Executive Summary

There is a lot of pressure on companies today to take advantage of Big Data. For many companies Big Data has become a competitive differentiator. They are making substantial investments in solutions and initiatives to collect and analyze the ever-growing volume of data available in the digital world. This pressure has led many companies to make decisions and buy tools that have hamstrung their ability to mine the data they are collecting. In this short paper we will explain what some of these critical pitfalls are and how to avoid them.

The Peril

The drive to collect, analyze, and profit from these large data sets often leads companies to buy new tools without fully understanding the implications for their business processes. For example, a large telecommunications company started ingesting their operational and transactional data to several Hadoop “Data Lakes”. They did it for good operational reasons, including scalability, speed, and simplicity of ingesting numerous disparate formats. Unfortunately, a lot of the traditional Data Management and Data Governance practices implemented around relation database management systems (RDMBS) were largely ignored. Things like data stewardship, quality control, normalization with an enterprise data model (EDM), and consistent metadata were not in place.

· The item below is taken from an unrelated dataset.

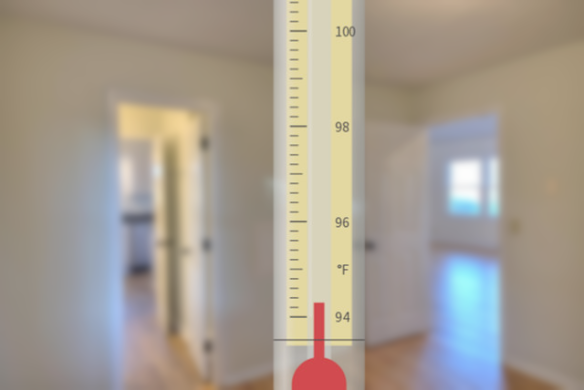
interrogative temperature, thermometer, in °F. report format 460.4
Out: 94.3
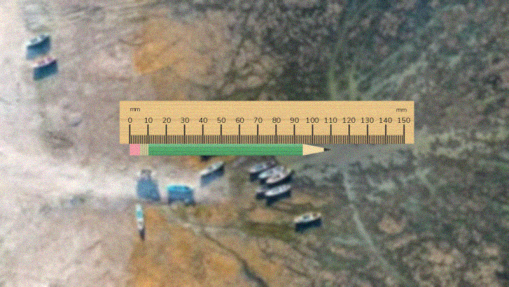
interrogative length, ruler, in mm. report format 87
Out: 110
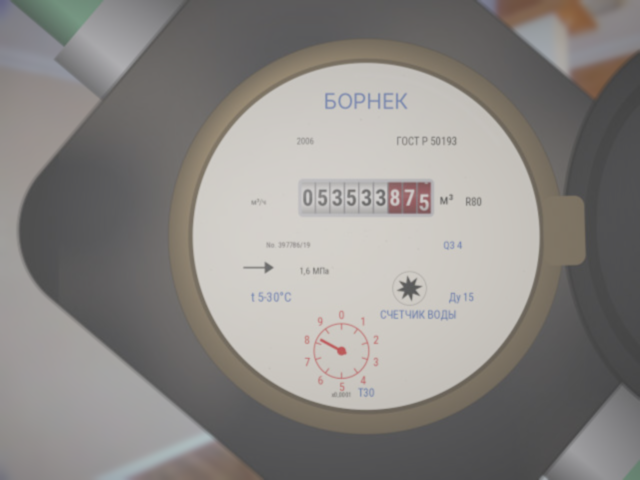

  • Files were duplicated across multiple Hadoop clusters. This made it difficult to define a single source of truth for the business community. In addition, it was an inefficient use of IT resources.
  • Multiple distributions of Hadoop prevented file sharing across the organization.
  • Inconsistent field definition and limited format controls introduced instability in data processing jobs. Extract, Transformation and Load (ETL) jobs frequently failed because developers changed the data type or content of a specific field.
  • There was no data provenance or lineage. It was nearly impossible to trace the origin of a field back to its source. This is critical in regulated industries like finance.
  • There was limited security and minimal access control auditing.

This resulted in what is colloquially called the “Data Swamp”. The value of the data in a Data Lake slowly (or quickly!) degraded without any data controls enforced prior to ingestion into the Hadoop cluster. This made the numerous data processing jobs prone to failure and limited the ability of the business community to leverage the data to make informed decisions or run predictive analytics.

The Antidote

The lesson learned is to not to forgo traditional Data Governance and Data Management practices just because the underlying technologies in the data platform have changed. Whether you are using an RDBMS, Hadoop, NoSQL or the next new technology, you still should not neglect the data management technologies and procedures that were developed around RDBMSes and evolved to support new technologies. CapTech recommends that organizations:

  • Have good Data Management practices in place prior to introducing Hadoop and NoSQL into the enterprise,
  • Expand the scope of the Information Architect role(s) to include ALL data resources including Hadoop and NoSQL
  • Define schemas for data in both the NoSQL and Hadoop ecosystems when possible,
  • Capture metadata about files before they are ingested into the Hadoop ecosystem,
  • Identify Data Stewards for the Hadoop ecosystem and NoSQL data stores.

This will go a long way in making sure your Data Lake does not turn into a Data Swamp.